We have been having issues with our cluster split braining a few times this week. Here is the error logs. Anything I can take a look at?

http://www.pastie.org/2527719
http://www.pastie.org/pastes/2527779

Can you check the logs, see why the nodes disconnect (you should see log
messages on nodes being disconnected).

On Tue, Sep 13, 2011 at 9:43 PM, phobos182 phobos182@gmail.com wrote:

We have been having issues with our cluster split braining a few times this
week. Here is the error logs. Anything I can take a look at?

http://www.pastie.org/2527719

--
View this message in context:
http://elasticsearch-users.115913.n3.nabble.com/Cluster-Split-Brain-tp3333510p3333510.html
Sent from the Elasticsearch Users mailing list archive at Nabble.com.

It happened again, and this time I have the log files.

192.168.200.110

http://www.pastie.org/pastes/2537779

192.168.200.109

http://www.pastie.org/pastes/2537721

Master

http://www.pastie.org/pastes/2537751
http://www.pastie.org/pastes/2537894

It looks like the "Master" went offline where it could not ping anybody else, or something to that fact.
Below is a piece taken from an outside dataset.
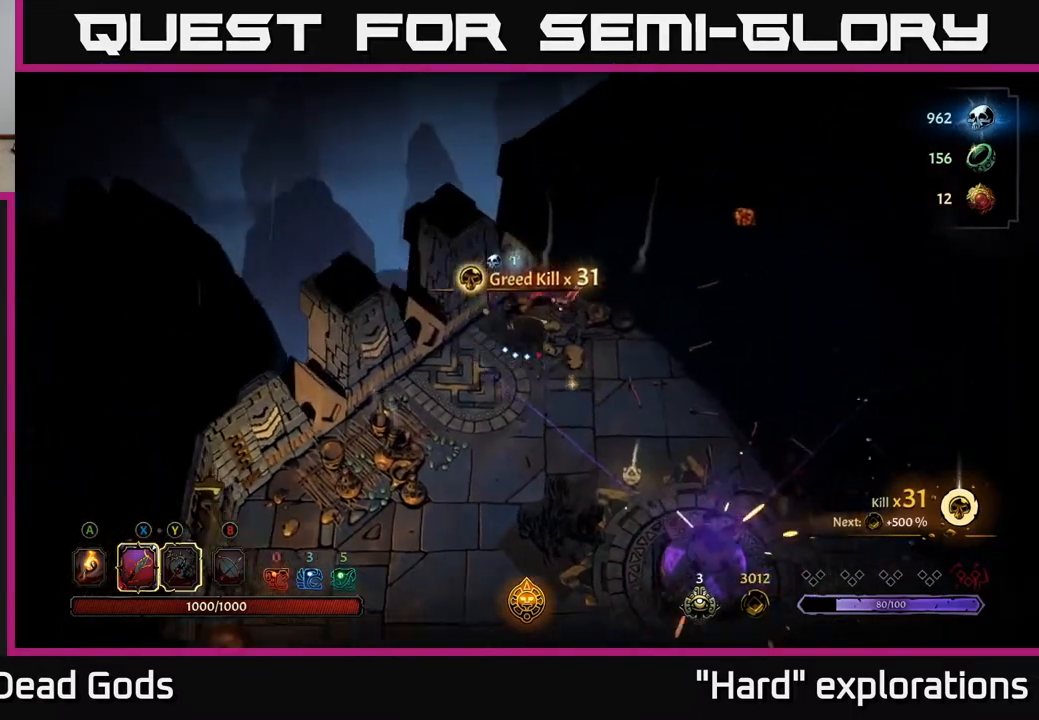
{"buttons": [], "left_stick": "left", "right_stick": "center", "events": [[133, "R2", "up"], [467, "left_stick", "left"]]}
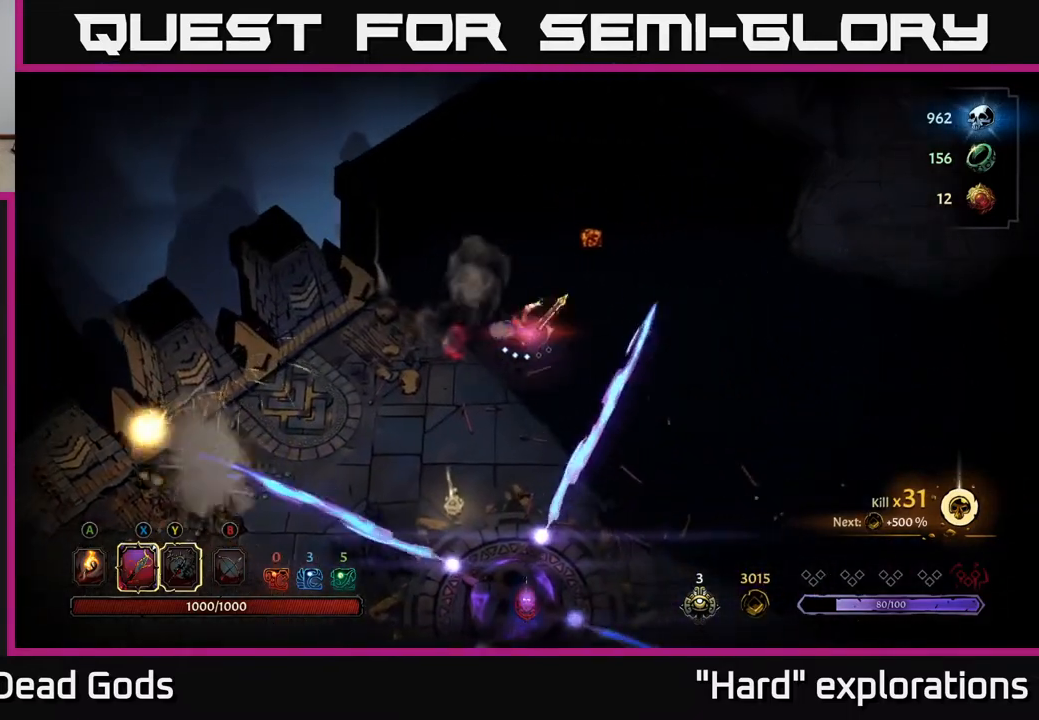
{"buttons": [], "left_stick": "center", "right_stick": "center", "events": [[83, "left_stick", "down"], [133, "R2", "down"], [150, "left_stick", "right"], [283, "R2", "up"], [400, "left_stick", "center"]]}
But it came back online shortly. Why would the cluster split brain if one node went down (That happens to be the master)? I'm sure the cluster had quorum to route around a failed node.

It also looks like the master went haywire with the cluster updates during that time. Went from version 900 to 925 in less than a second.

I don't see the log messages of the node being disconnected from the
cluster.

On Thu, Sep 15, 2011 at 6:04 PM, phobos182 phobos182@gmail.com wrote:

It happened again, and this time I have the log files.

http://www.pastie.org/pastes/2537721

--
View this message in context:
http://elasticsearch-users.115913.n3.nabble.com/Cluster-Split-Brain-tp3333510p3339227.html
Sent from the Elasticsearch Users mailing list archive at Nabble.com.

I wanted to follow up on this.

It turns out that the version of the CentOS 6 kernel that we were using had an issue with the bnx2 driver for the BroadCom NICs in our servers which would cause very short lived, but temporary outages for the interfaces.

We updated the Kernel drivers, rebooted each node, and have not seen this error since. The tip off was the error message in the logs that a server could not be pinged for 20-30s. Considering we have a very robust 480Gbit/s network core with 10GB LAG's, this pointed directly to the servers.